- _Provided passage_:
--

What happens if the coordinator crashes after sending PREPARE but before receiving all votes?
What happens if a participant crashes after voting YES but before receiving COMMIT?
Why is 2PC called a “blocking” protocol?
How does 3PC (Three-Phase Commit) attempt to solve the blocking problem?

Learning milestones:

Happy path works → You understand the basic protocol
Participant failure causes abort → You understand voting
Coordinator recovery works → You understand crash recovery
You understand the limitations → You know when NOT to use 2PC

Project 6: Build a Sharded Database with Automatic Rebalancing

File: LEARN_DATABASE_SHARDING_DEEP_DIVE.md
Main Programming Language: Go
Alternative Programming Languages: Rust, Java
Coolness Level: Level 5: Pure Magic
Business Potential: 4. The “Open Core” Infrastructure
Difficulty: Level 4: Expert
Knowledge Area: Sharding / Data Migration
Software or Tool: Custom sharded database
Main Book: “Designing Data-Intensive Applications” by Martin Kleppmann

What you’ll build: A sharded key-value database that automatically detects hot shards and rebalances data, including live migration of data between shards without downtime.

Why it teaches sharding: Automatic rebalancing is what separates toy sharding implementations from production systems. DynamoDB, CockroachDB, and TiDB all do this. Understanding live data migration teaches you about the hardest operational challenges in distributed databases.

Core challenges you’ll face:

Detecting hot shards → maps to monitoring and metrics
Splitting shards → maps to range-based partitioning
Live data migration → maps to online schema changes
Maintaining consistency during migration → maps to double-write patterns

Key Concepts:

Shard splitting: Dividing a range in half
Live migration: Moving data while serving traffic
Consistent hashing rebalancing: Adding virtual nodes
Backpressure: Slowing migration to not impact production

Difficulty: Expert Time estimate: 4 weeks Prerequisites: Projects 2-5 completed

Real world outcome:

$ ./sharddb --init --shards 3
[INFO] Initializing sharded database with 3 shards
[INFO] Shard 1: range [0x0000, 0x5555)

--

- _Questions to answer_:
• a. Translate this sentence from the sharding project page into Spanish: "Automatic rebalancing is what separates toy sharding implementations from production systems."
• b. Tally the lines of the records that contain the word "Abraham", and give only the number.
The text and the records are unrelated to each other.

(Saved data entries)
--

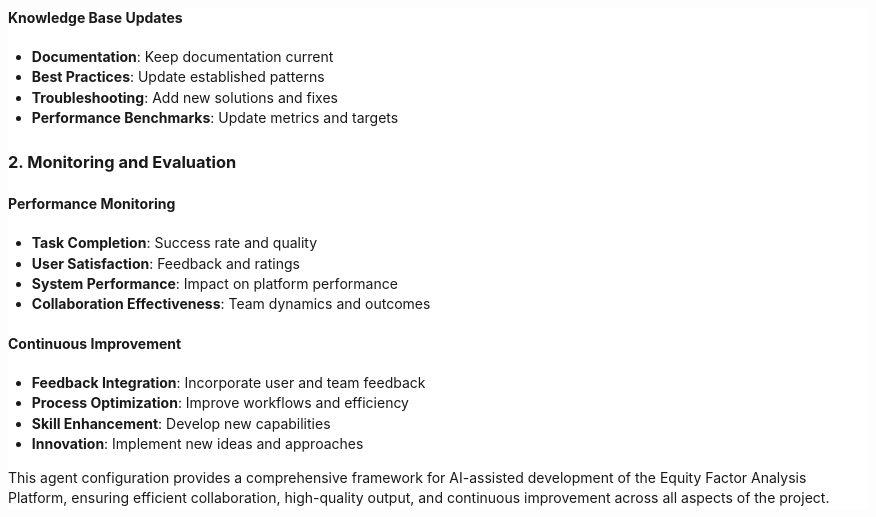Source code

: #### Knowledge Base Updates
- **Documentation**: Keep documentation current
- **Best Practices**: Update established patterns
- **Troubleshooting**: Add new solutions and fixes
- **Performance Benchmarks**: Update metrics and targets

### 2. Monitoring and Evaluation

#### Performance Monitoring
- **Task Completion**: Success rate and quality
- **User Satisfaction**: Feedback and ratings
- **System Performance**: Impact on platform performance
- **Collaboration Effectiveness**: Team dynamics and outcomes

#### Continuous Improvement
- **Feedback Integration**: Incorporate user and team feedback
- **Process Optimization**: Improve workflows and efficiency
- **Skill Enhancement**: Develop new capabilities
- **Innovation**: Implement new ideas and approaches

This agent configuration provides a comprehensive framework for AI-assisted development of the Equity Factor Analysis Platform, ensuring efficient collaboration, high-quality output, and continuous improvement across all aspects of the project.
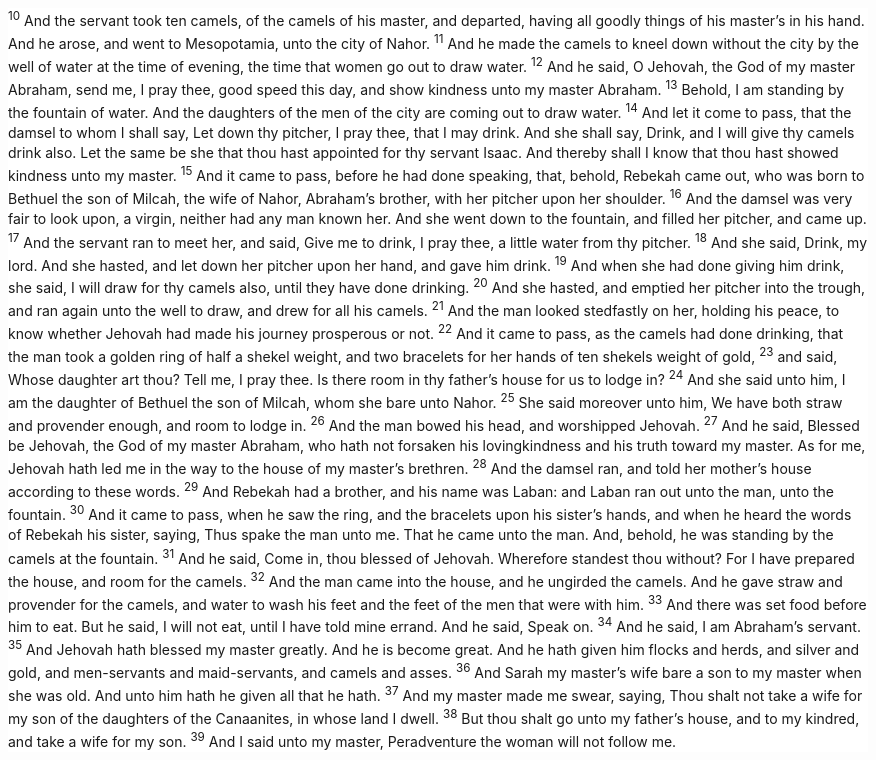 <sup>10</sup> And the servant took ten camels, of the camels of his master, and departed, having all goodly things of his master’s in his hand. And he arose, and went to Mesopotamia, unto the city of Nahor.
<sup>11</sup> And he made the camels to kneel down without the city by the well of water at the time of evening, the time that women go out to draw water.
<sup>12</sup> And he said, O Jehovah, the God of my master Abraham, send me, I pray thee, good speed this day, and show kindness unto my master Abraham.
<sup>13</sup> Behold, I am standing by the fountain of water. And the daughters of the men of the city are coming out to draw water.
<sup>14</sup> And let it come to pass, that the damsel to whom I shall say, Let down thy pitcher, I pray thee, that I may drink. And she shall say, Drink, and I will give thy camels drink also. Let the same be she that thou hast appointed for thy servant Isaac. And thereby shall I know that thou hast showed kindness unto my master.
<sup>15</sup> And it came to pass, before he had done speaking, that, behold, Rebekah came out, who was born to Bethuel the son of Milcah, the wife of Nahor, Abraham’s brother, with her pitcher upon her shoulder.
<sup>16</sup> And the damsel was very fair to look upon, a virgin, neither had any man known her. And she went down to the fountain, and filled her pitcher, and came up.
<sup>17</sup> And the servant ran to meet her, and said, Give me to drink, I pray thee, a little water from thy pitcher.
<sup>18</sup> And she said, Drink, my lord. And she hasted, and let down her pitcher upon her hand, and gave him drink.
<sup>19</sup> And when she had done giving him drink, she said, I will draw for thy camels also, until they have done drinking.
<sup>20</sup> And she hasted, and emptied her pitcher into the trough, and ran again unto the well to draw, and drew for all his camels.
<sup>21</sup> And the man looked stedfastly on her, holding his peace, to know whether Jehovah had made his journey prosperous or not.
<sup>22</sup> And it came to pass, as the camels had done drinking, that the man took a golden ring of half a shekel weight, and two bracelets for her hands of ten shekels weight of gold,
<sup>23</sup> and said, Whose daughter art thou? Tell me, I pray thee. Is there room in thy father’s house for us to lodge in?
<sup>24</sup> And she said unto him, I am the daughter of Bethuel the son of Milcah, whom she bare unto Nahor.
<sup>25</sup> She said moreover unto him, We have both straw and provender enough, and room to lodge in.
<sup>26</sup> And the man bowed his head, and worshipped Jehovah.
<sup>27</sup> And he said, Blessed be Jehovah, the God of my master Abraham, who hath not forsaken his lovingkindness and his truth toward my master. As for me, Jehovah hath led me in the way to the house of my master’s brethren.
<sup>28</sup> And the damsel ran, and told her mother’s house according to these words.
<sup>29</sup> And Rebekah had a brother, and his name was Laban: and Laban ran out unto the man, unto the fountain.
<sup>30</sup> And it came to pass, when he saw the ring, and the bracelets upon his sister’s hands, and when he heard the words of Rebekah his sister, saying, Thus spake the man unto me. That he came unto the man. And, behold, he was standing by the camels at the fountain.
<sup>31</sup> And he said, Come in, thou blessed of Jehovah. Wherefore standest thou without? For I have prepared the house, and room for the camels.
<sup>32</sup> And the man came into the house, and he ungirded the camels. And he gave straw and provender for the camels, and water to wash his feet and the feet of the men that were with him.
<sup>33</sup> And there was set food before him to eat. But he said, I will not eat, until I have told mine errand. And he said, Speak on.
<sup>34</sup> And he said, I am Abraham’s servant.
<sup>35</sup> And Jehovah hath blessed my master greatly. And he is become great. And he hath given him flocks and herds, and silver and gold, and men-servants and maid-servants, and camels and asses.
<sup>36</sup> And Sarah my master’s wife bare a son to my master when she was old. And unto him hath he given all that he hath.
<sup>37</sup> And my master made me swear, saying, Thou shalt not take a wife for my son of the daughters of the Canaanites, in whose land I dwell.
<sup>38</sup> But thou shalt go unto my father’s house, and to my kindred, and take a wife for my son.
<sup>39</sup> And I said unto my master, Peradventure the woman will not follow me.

--

- _Task responses_:
• a. El reequilibrio automático es lo que separa las implementaciones de sharding de juguete de los sistemas de producción.

• b. 4